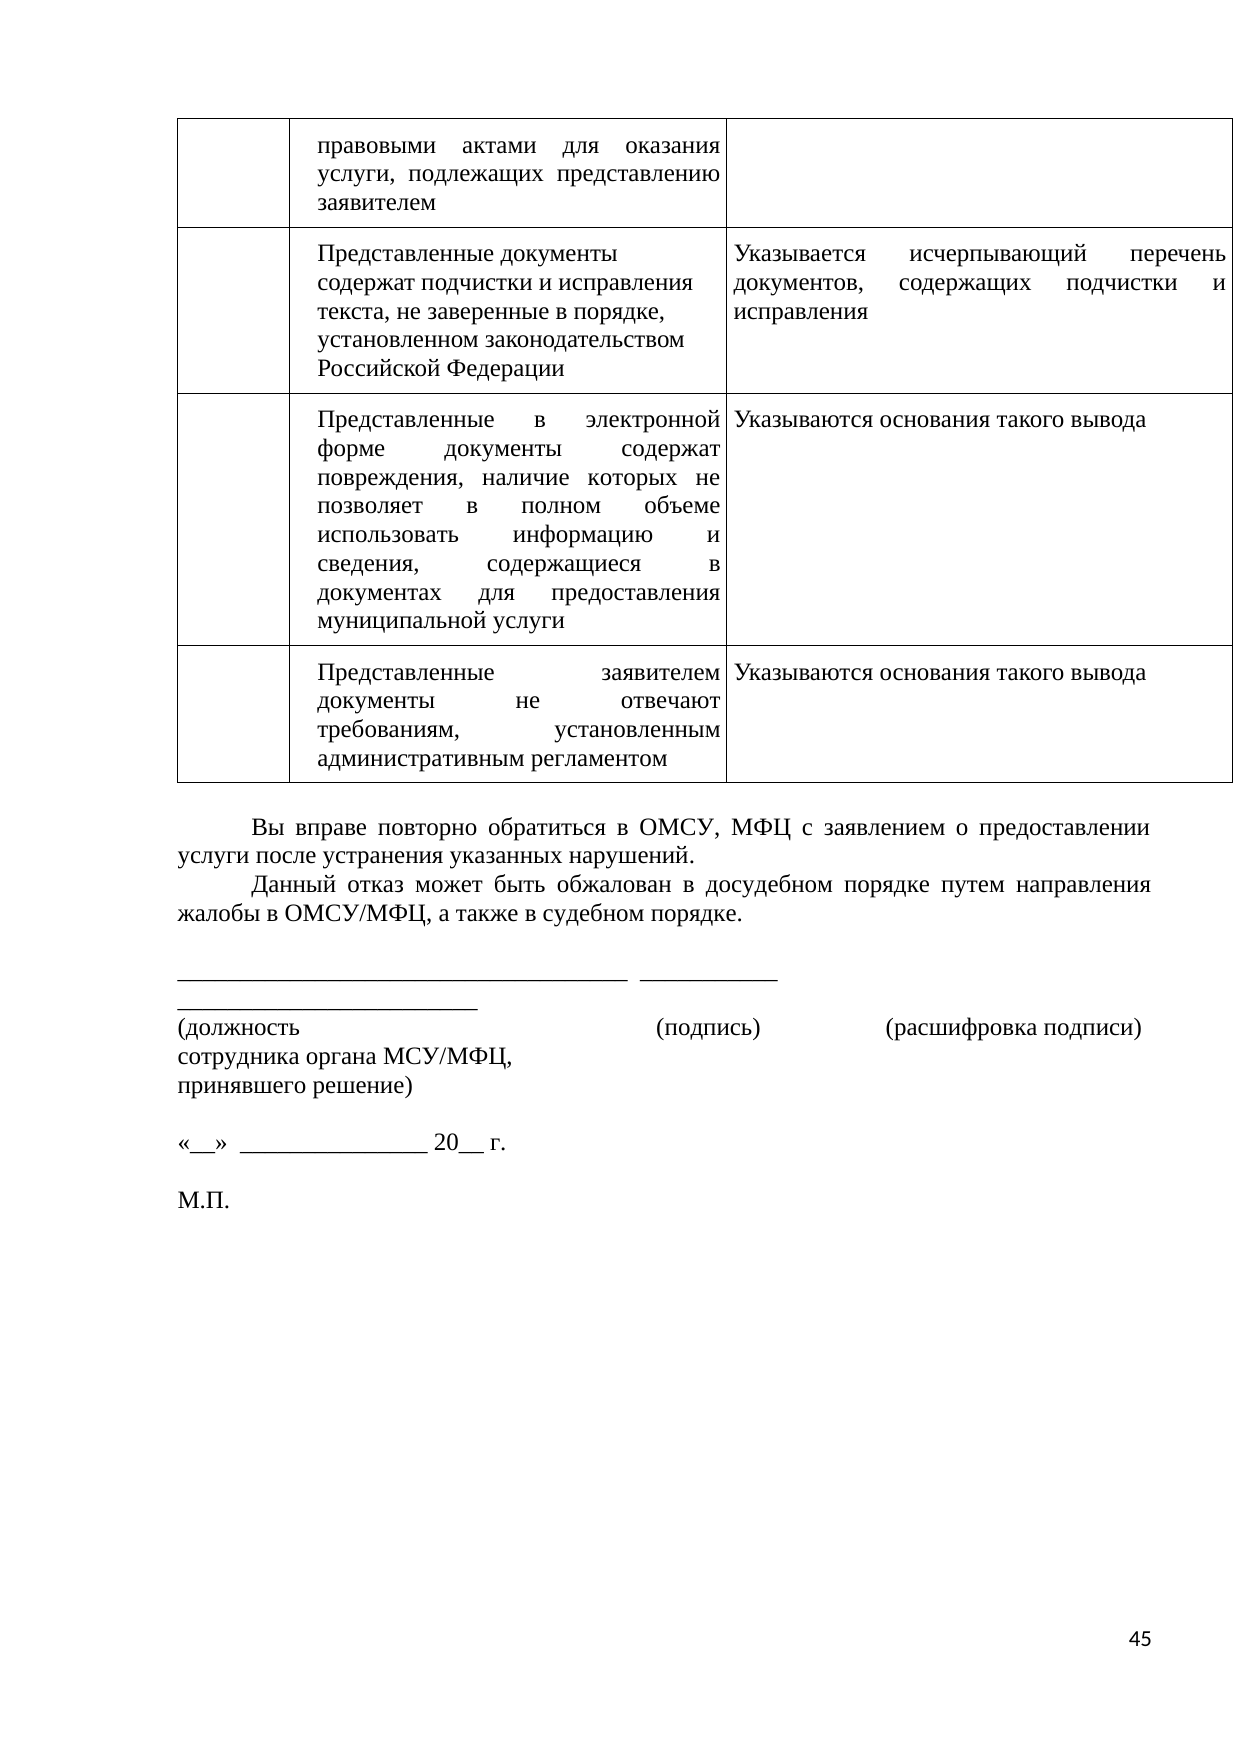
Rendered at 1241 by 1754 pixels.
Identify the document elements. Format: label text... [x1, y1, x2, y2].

text Вы вправе повторно обратиться в ОМСУ, МФЦ с заявлением о предоставлении услуги после устранения указанных нарушений. [177, 812, 1152, 869]
table_cell Представленные заявителем документы не отвечают требованиям, установленным административным регламентом [290, 646, 726, 782]
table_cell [727, 119, 1232, 227]
table_cell Указываются основания такого вывода [727, 394, 1232, 645]
table_cell [178, 119, 289, 227]
text «__» _______________ 20__ г. [177, 1127, 1152, 1156]
text Данный отказ может быть обжалован в досудебном порядке путем направления жалобы в ОМСУ/МФЦ, а также в судебном порядке. [177, 869, 1152, 927]
table_cell Представленные документы содержат подчистки и исправления текста, не заверенные в порядке, установленном законодательством Российской Федерации [290, 228, 726, 393]
table_cell Представленные в электронной форме документы содержат повреждения, наличие которых не позволяет в полном объеме использовать информацию и сведения, содержащиеся в документах для предоставления муниципальной услуги [290, 394, 726, 645]
text ____________________________________ ___________ ________________________ [177, 955, 1152, 1012]
text принявшего решение) [177, 1070, 1152, 1099]
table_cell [290, 119, 726, 227]
text сотрудника органа МСУ/МФЦ, [177, 1041, 1152, 1070]
table_cell Указываются основания такого вывода [727, 646, 1232, 782]
table_cell [178, 228, 289, 393]
table_cell [178, 646, 289, 782]
table_cell Указывается исчерпывающий перечень документов, содержащих подчистки и исправления [727, 228, 1232, 393]
text М.П. [177, 1185, 1152, 1214]
table_cell [178, 394, 289, 645]
text (должность (подпись) (расшифровка подписи) [177, 1012, 1152, 1041]
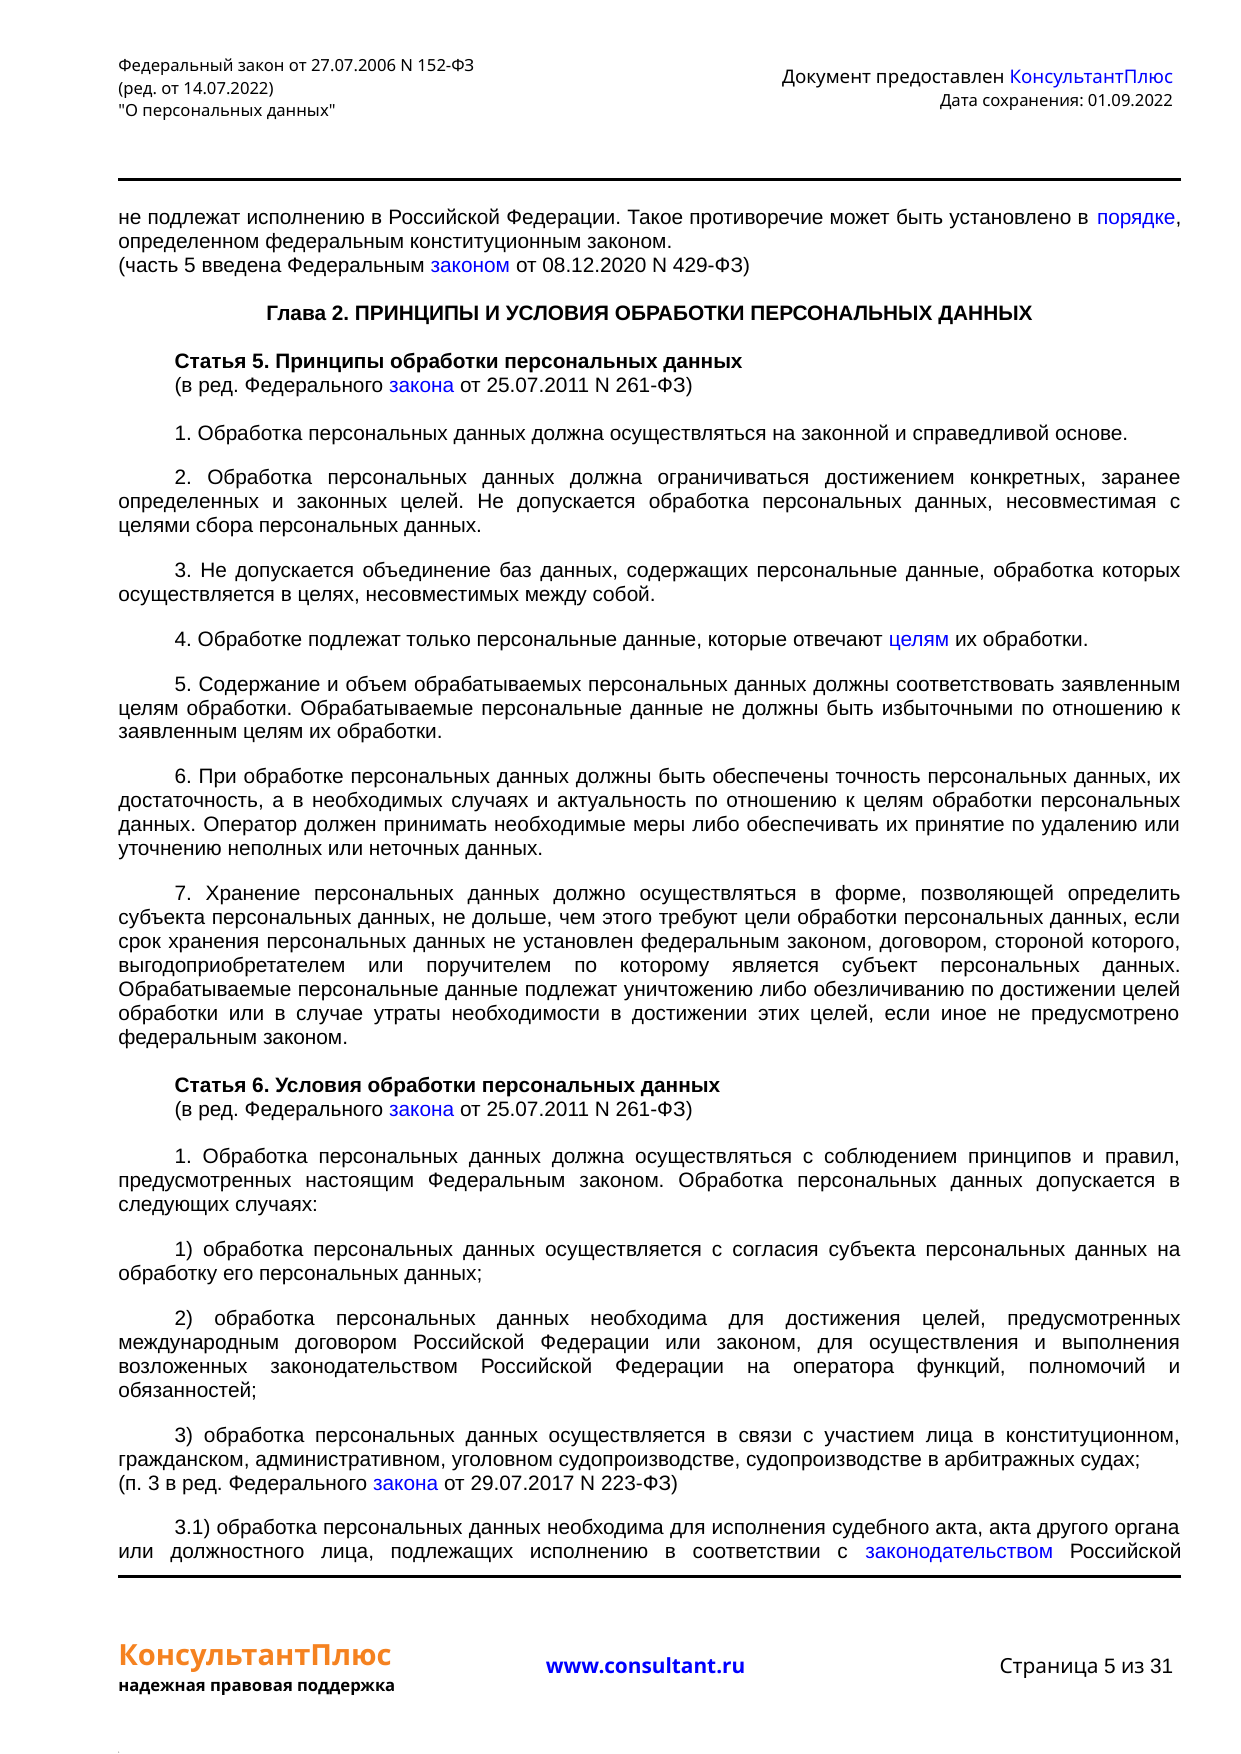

===============

* What you should do: Gather every line from the entries above where the word "ОМСУ" appears, and copy them.

* Problem solution:
text Вы вправе повторно обратиться в ОМСУ, МФЦ с заявлением о предоставлении услуги после устранения указанных нарушений. [177, 812, 1152, 869]
text Данный отказ может быть обжалован в досудебном порядке путем направления жалобы в ОМСУ/МФЦ, а также в судебном порядке. [177, 869, 1152, 927]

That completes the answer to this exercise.